> [DATA LISTING]:
■ ■ ■

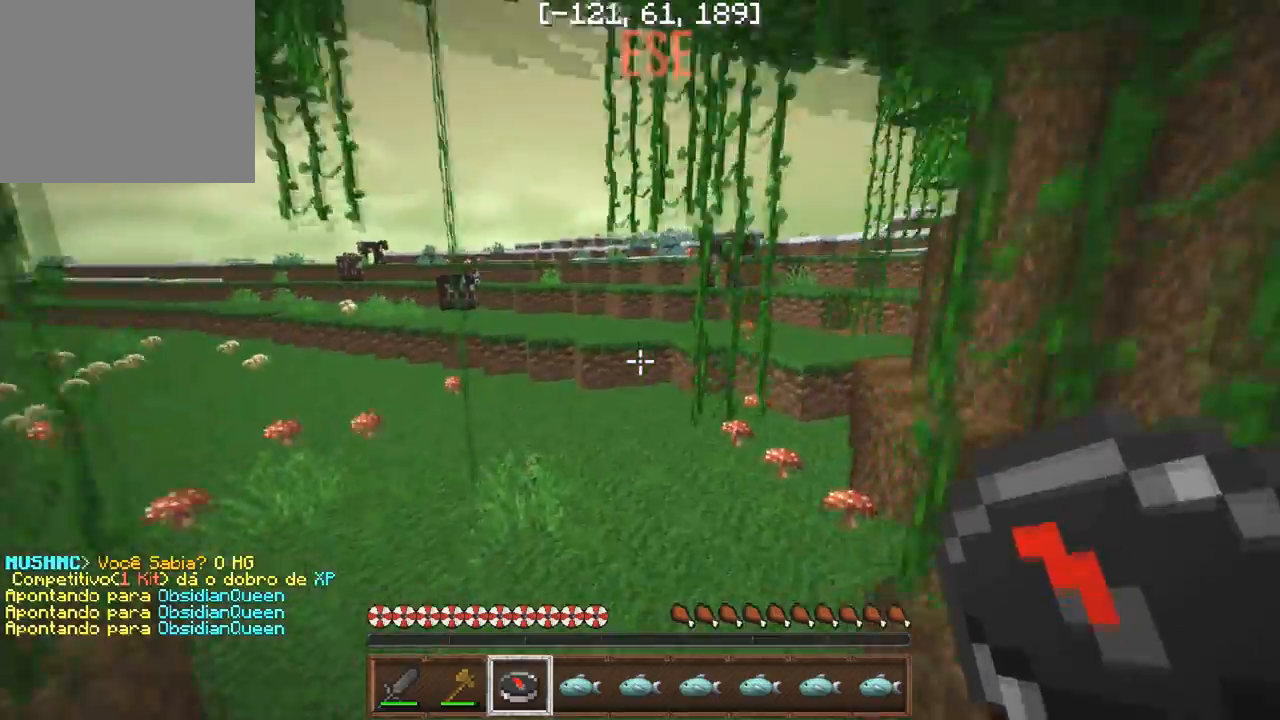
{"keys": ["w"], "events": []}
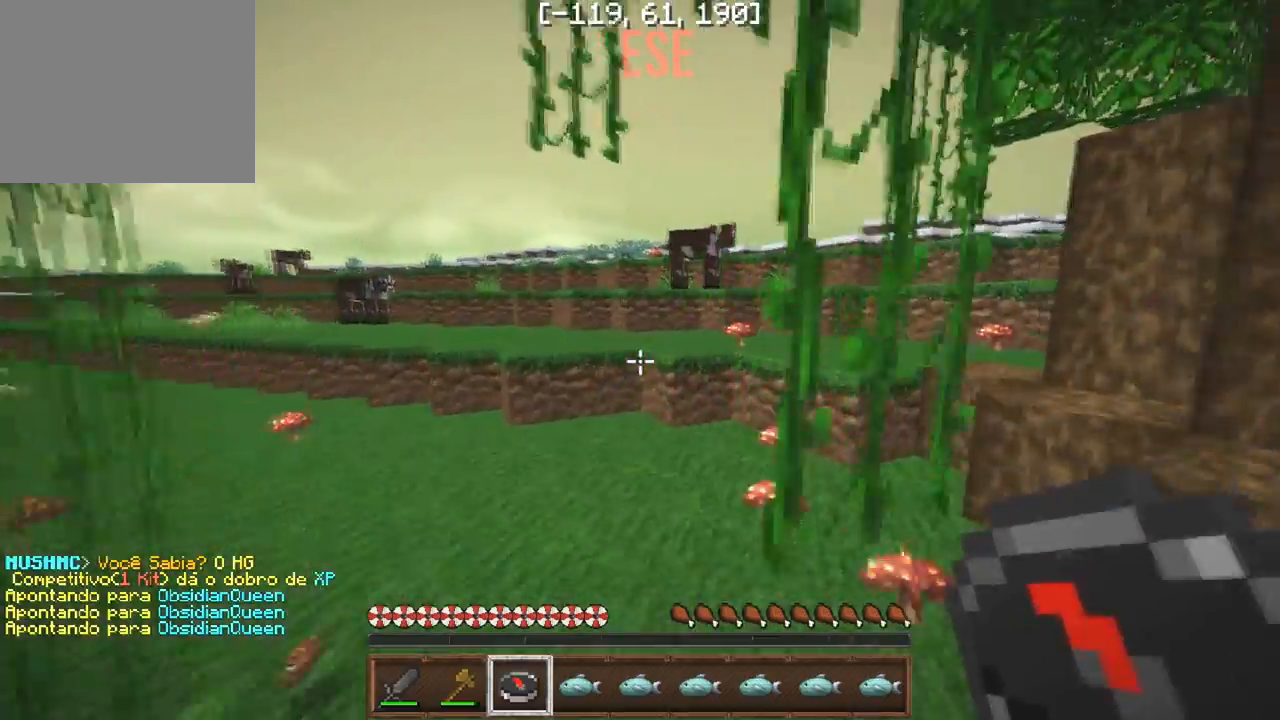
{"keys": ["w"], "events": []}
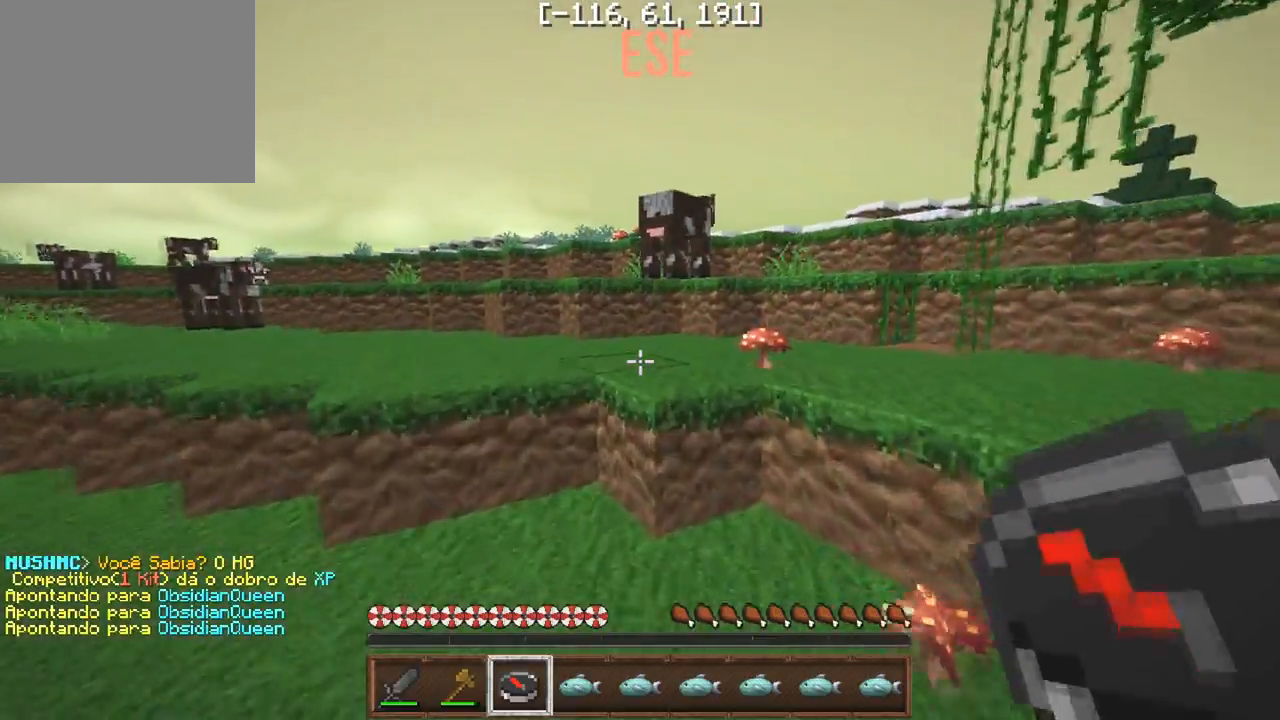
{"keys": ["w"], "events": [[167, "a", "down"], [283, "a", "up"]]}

■ ■ ■

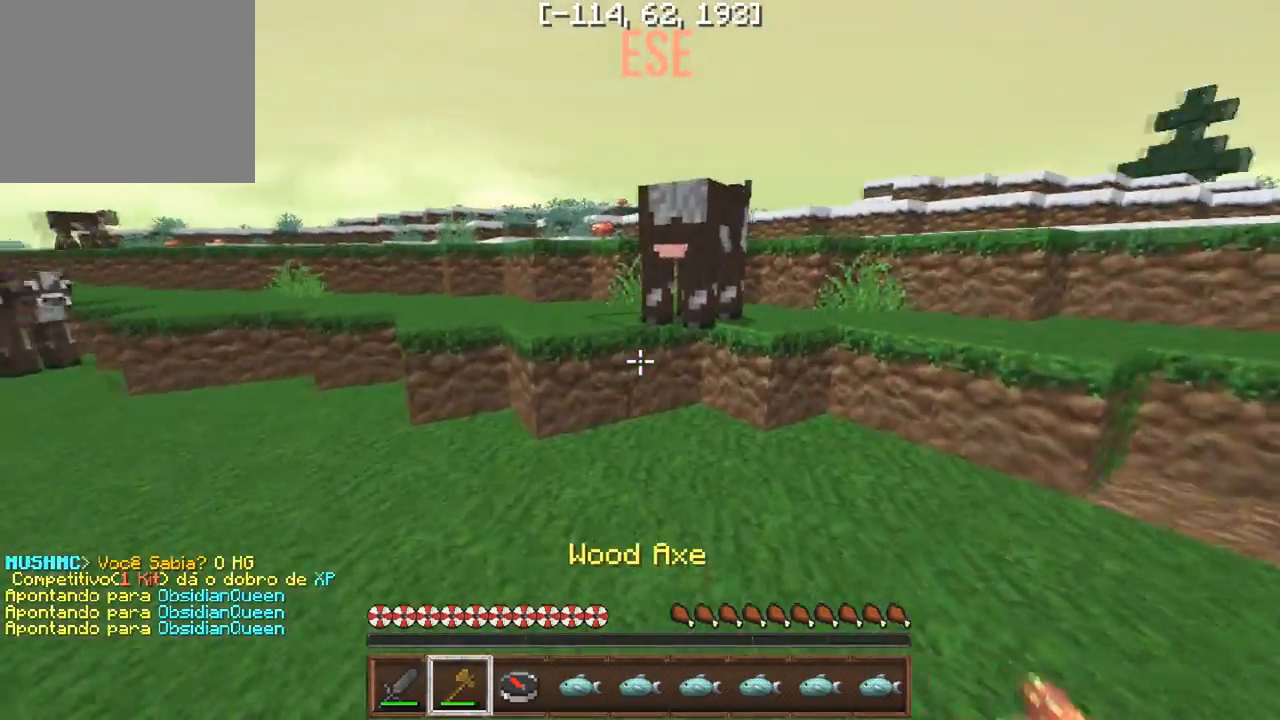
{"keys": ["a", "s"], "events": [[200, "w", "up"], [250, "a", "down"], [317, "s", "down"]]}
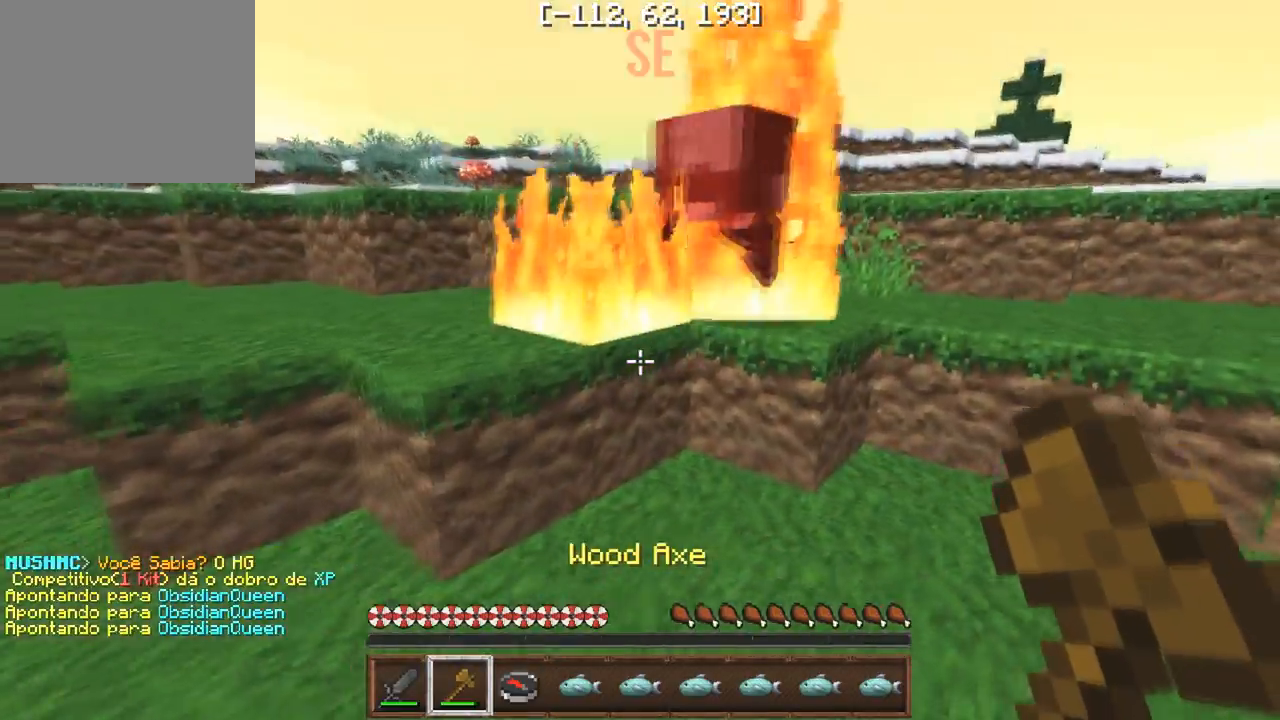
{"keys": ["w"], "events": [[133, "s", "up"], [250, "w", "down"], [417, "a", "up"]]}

■ ■ ■

> [EXERCISE DETAILS]:
Only lines that include "down" belong in the answer; copy all of them from the listing.

> [ANSWER SECTION]:
{"keys": ["w"], "events": [[167, "a", "down"], [283, "a", "up"]]}
{"keys": ["a", "s"], "events": [[200, "w", "up"], [250, "a", "down"], [317, "s", "down"]]}
{"keys": ["w"], "events": [[133, "s", "up"], [250, "w", "down"], [417, "a", "up"]]}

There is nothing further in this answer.